Anjo sem asas.
Iraci aos 35 anos ficou viúva com duas filhas: de três e cinco anos.
A moça precisou superar-se para manter-se com as meninas.
Por trabalhar fora como ajudante de costureira, agora sozinha sem ter com quem deixar as meninas, começou a trabalhar em casa e logo por conta própria.
A vida seguia apertada, mas em menos de um ano conheceu Luiz, rapaz negro que também ficara viúvo com um filho de seis anos.
Logo se casaram o que foi bom para todos, exceto para o menino que, Iraci não gostava e a quem sobrecarregava com os afazeres mais desagradáveis.
O menino negro, franzino e assustado fazia tudo que a madrasta mandava sem nunca queixar-se, mas jamais a contentava.
Conhecidos, vizinhos e parentes eram testemunhas dos maus tratos que a madrasta impingia a criança, mas ninguém tinha coragem de interferir.
O menino foi instruído a não pedir nada, nem comida. E também a não aceitar coisas de estranhos sobre pena de castigos corporais.

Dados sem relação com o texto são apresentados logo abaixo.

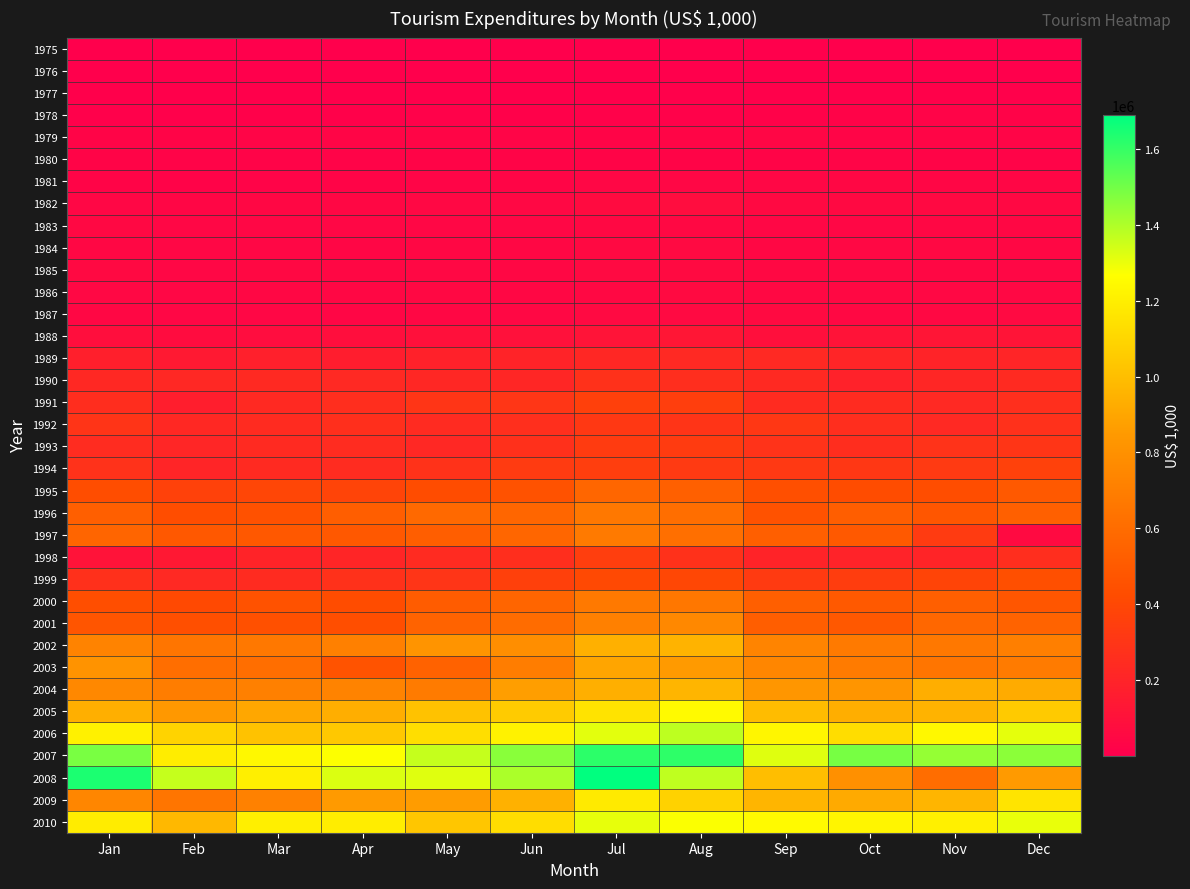

Between Sep and Dec, which series saw the biggest shift?

1997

Em 1960 Jair, com 12 anos perde o pai subitamente e a madrasta logo o emprega em uma Mercearia.
A criança vai da escola para o trabalho, só voltando a casa pra dormir, muitas vezes, sem jantar.
O menino triste faz amigos, se aplica nos estudos e sonha conquistar vida independente.
Aos 20 anos Jairo se forma em Contabilidade e vai trabalhar em um Banco, e por sugestão da madrasta, vai morar em uma Pensão com outros rapazes. Dois anos depois passa no concurso do Banco do Brasil e lá conhece a sua futura esposa.
Os anos passam, as filhas de Iraci se casam e a senhora continua a trabalhar, muitas vezes, para ajudar no sustento das filhas, genros e netos.
Aos 82 anos é internada em um asilo. As filhas dizem que a casa é pequena...
Filhas e netos de dona Iraci raramente a visitam, mas Jairo lá está todos os domingos para lhe fazer companhia, levar-lhe frutas, guloseimas e oferecer-lhe cuidados.
Aos 92 anos dona Iraci está em seu leito de morte e Jairo lhe toma as mãos. Ambos se olham sem palavras. No entanto, seguidas lágrimas brotam de um par de olhos.